All of us, as MPs and parliamentarians, go around our communities all the time, and the biggest issue of the day for the whole of the two years has been cost of living. When you look at a typical family—we've used this on a number of occasions on this side of the House. We talk about where a family is today relative to two years ago. The figures say that a typical family is $35,000 a year worse off. You could as, 'Where do you get that figure from?' This is a typical house with a mortgage, and a big part of that—over 20 per cent—is their increased mortgage cost. An average mortgage is around $700,000 to $800,000. When you look at the increase in mortgage cost over that period, that's over $20,000 extra taken out of an average family's income. We also have food up 11 per cent, housing up 14 per cent, rents up 13 per cent, electricity up 20 per cent, gas up 25 per cent, health up 11 per cent, education up 11 per cent and financial insurance up 11 per cent.
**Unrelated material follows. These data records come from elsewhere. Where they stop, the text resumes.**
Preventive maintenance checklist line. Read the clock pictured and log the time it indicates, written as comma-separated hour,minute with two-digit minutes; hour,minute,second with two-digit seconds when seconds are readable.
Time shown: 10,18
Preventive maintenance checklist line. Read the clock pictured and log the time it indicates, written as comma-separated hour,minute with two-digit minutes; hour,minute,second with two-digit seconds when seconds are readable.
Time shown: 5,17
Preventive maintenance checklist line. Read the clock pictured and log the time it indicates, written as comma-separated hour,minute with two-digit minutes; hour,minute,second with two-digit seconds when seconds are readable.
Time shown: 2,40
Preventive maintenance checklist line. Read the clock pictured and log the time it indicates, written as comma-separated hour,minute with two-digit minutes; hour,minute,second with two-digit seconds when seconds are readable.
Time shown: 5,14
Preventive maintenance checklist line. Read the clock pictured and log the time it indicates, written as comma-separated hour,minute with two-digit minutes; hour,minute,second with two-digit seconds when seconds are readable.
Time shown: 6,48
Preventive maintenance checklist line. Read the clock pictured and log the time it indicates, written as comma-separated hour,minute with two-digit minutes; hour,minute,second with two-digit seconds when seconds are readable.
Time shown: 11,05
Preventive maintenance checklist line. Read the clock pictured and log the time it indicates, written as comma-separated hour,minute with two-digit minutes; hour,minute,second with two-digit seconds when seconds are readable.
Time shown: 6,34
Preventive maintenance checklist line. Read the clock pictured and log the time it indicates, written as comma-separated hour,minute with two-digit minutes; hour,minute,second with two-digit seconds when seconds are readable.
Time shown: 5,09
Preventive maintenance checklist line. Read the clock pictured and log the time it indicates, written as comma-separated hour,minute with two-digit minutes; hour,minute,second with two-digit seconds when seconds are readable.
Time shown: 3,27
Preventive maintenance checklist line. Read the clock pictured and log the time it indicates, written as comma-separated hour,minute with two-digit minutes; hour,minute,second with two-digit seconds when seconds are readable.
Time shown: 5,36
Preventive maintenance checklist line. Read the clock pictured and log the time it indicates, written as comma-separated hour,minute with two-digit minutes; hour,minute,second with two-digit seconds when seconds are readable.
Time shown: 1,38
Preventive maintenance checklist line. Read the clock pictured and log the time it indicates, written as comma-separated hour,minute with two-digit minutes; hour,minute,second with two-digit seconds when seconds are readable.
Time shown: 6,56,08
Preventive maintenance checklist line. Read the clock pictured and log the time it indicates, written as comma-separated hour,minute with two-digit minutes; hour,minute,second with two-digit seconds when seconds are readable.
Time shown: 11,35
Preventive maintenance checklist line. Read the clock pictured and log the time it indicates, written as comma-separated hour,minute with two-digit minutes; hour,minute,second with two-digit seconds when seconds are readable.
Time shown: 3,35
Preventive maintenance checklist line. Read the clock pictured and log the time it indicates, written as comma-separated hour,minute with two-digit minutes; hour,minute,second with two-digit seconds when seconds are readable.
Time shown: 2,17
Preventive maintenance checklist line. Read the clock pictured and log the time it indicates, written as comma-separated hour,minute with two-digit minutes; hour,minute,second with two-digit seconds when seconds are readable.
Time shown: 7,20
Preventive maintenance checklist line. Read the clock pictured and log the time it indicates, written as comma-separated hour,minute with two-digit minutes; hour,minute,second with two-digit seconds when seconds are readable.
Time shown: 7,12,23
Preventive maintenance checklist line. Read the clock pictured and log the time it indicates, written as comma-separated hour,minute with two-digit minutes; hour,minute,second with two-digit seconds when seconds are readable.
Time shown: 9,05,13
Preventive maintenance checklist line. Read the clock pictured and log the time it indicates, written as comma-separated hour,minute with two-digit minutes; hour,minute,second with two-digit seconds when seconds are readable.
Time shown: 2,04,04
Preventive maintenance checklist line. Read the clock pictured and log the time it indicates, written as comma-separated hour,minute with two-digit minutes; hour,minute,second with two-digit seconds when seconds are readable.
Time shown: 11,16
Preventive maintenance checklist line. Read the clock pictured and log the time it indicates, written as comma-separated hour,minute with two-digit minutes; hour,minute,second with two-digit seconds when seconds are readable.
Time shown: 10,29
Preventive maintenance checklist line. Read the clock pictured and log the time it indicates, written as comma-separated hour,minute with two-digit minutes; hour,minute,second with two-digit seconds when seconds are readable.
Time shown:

On this side we all acknowledge that, especially at the initial stage of this inflationary upswing, some of this was global. We did have Ukraine. We had some supply chain issues as well. There were some inflationary pressures around the world. But the Reserve Bank and our leading economists are now saying our inflation is homegrown, not necessarily like it was two years ago. It's homegrown now after two years of this Labor government. Core inflation is higher than the US, the UK, Japan, Canada and the euro area.

What is this government doing that has caused our inflation rate to be higher than others? One thing is government spending. They're now spending $315 billion more than we were two years ago. That's a lot of increase in spending, which is inflationary of itself. We had a bill today, the Treasury Laws Amendment (Financial Market Infrastructure and Other Measures) Bill 2024, which was in part about scope 3 emissions. Accounting for scope 3 emissions has added to the inflationary pressures. We had the truckie tax that they introduced, which was basically a tax on getting anything to a supermarket and which was inflationary as well. Something that is yet to come through but is not going to help either is the ute tax. So Australians are feeling worse off than they were two years ago because of this Labor government.